Relatório da reforma tributária recomenda IVA com alíquota única
Grupo de trabalho, entretanto, admite tratamento diferenciado para alguns setores, como saúde e educação
É biscoito ou bolacha? A discussão que inflama de cariocas a paulistas é mais antiga do que a disputa estadual e remonta ao Imposto sobre Valor Agregado (IVA), cuja criação está prevista na reforma tributária, em tramitação no Congresso, para substituir cinco tributos atuais. Introduzido em 1973 no Reino Unido, e adaptado em mais de 170 países, o Value Added Tax (VAT), o imposto único, é responsável por trazer 70 bilhões de libras para a economia.
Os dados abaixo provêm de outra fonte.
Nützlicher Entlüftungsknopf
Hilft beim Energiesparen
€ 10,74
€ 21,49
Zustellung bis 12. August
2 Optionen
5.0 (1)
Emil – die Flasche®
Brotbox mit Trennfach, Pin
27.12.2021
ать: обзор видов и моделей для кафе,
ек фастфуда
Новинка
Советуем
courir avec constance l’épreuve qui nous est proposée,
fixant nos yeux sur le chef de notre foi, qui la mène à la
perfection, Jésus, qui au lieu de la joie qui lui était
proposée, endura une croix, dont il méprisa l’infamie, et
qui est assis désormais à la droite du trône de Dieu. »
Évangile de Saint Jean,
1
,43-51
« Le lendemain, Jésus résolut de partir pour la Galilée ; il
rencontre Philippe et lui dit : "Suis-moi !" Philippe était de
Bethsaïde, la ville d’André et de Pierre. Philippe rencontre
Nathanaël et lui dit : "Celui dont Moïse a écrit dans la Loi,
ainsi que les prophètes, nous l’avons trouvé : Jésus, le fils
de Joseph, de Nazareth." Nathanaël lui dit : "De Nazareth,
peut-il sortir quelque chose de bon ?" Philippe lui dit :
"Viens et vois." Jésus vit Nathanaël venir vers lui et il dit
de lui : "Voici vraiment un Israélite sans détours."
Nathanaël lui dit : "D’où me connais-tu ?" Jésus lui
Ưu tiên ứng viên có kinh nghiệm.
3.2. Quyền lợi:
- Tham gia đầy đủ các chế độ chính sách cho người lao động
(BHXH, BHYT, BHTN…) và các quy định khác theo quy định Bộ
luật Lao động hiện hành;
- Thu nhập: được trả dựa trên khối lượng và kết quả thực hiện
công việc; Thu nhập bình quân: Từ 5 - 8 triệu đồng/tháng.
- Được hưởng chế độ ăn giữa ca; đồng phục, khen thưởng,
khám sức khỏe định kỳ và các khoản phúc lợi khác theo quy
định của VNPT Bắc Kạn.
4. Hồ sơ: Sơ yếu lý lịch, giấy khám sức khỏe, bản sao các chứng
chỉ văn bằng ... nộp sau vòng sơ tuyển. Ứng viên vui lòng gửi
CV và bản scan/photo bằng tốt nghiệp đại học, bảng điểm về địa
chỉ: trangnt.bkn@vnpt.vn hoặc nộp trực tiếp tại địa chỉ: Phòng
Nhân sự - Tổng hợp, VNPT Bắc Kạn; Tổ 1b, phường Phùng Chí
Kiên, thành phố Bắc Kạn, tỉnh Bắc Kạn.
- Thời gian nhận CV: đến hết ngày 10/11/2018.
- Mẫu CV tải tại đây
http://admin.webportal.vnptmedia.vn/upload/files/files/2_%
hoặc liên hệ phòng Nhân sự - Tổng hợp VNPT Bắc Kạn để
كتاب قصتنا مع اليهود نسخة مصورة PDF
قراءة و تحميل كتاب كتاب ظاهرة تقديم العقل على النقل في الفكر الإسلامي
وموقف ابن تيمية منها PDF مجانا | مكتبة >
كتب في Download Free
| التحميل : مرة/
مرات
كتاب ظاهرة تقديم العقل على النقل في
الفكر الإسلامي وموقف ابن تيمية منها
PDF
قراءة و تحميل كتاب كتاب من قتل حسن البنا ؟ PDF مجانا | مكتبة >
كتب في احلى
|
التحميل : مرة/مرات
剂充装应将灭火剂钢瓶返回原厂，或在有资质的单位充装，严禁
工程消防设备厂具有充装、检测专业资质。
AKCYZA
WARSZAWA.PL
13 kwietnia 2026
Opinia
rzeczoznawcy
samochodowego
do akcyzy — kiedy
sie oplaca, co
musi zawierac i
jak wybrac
Apesar do sucesso arrecadatório, o modelo possui distorções que, mesmo antiquíssimas na terra da rainha, são atuais nas discussões tributárias no Brasil. Em 1991, a Receita Federal britânica foi aos tribunais para cobrar da fabricante da guloseima Jaffa Cakes alíquota da sobremesa como se fosse uma espécie de bolacha recheada. De acordo com a lei do Reino Unido, o IVA sobre bolos é fixado em 0%. No entanto, a lei estabelece que se um biscoito for parcial ou totalmente coberto com chocolate ele deve ser tributado pela alíquota padrão (17,5% à época; 20% hoje). No fim das contas, a Justiça decidiu, não sem antes muita discussão, que os Jaffa Cakes são… bolos, portanto isentos de tributação. A bizarrice britânica é apenas um exemplo do que acontece com alíquotas diferenciadas ao IVA, cujo objetivo inicial é, na realidade, simplificar o sistema tributário. Para evitar a bizarrice exportada, o Grupo de Trabalho da reforma tributária na Câmara apresentou relatório nesta terça-feira, 6, recomendando alíquota única aplicável a todos os bens e serviços.
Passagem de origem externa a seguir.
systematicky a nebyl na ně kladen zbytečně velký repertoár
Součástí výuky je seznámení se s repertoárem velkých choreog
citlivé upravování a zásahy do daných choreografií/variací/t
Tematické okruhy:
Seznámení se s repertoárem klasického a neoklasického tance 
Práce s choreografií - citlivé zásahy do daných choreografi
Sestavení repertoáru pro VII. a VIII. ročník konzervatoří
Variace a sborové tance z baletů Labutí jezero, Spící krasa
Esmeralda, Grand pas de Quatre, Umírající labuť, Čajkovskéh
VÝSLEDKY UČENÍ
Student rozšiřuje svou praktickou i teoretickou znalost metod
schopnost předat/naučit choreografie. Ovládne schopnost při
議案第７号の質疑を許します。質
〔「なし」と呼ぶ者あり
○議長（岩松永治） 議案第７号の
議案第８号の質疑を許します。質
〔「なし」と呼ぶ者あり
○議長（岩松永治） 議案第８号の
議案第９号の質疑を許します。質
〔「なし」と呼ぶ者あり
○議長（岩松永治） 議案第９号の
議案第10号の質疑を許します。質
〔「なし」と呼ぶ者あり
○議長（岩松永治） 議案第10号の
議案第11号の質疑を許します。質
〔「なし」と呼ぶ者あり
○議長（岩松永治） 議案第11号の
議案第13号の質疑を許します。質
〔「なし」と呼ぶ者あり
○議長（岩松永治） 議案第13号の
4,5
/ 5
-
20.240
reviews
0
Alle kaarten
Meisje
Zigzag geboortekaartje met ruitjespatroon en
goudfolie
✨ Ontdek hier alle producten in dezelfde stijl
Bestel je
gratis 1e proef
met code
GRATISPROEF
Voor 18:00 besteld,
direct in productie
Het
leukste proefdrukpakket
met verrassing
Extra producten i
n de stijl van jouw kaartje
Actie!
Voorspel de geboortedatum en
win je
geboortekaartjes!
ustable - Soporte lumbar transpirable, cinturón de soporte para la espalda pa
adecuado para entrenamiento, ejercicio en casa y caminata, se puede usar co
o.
Segundo o documento, que servirá de diretriz para a aprovação da matéria, “diversos estudos econômicos comprovaram que políticas públicas baseadas na concessão de alíquotas menores para produtos essenciais são pouco efetivas”. As duas PECs que estão em tramitação, inclusive, propõem um IVA de alíquota única.
Essas medidas, contudo, sofreram questionamentos sobre sua efetividade e o impacto que teriam para tornar a tributação do consumo menos regressiva. “Isso tudo ampliou as dúvidas dos membros do Grupo de Trabalho, que externaram sua preocupação com eventual aumento de tributação incidindo sobre bens e serviços consumidos pelas parcelas mais humildes da sociedade”, afirma o colegiado em relatório.
Nesse contexto, a diretriz é que se permita a adoção de uma alíquota padrão, permitindo-se outras alíquotas para bens e serviços “apenas em determinados casos”. “O Grupo de Trabalho recomenda evitar sua aplicação a setores da economia como um todo, limitando-se a sua aplicação a alguns bens e serviços relacionados a determinados setores elencados na emenda constitucional, de modo a evitar o aumento da carga tributária”, afirma o documento.
Os setores que devem receber tratamento diferenciado são saúde, educação, e transporte público coletivo urbano, semiurbano ou metropolitano e aviação regional, bem como a produção rural. “Além desses, deve-se avaliar a possibilidade de manter o tratamento diferenciado aos produtos da cesta básica”, completa o relatório.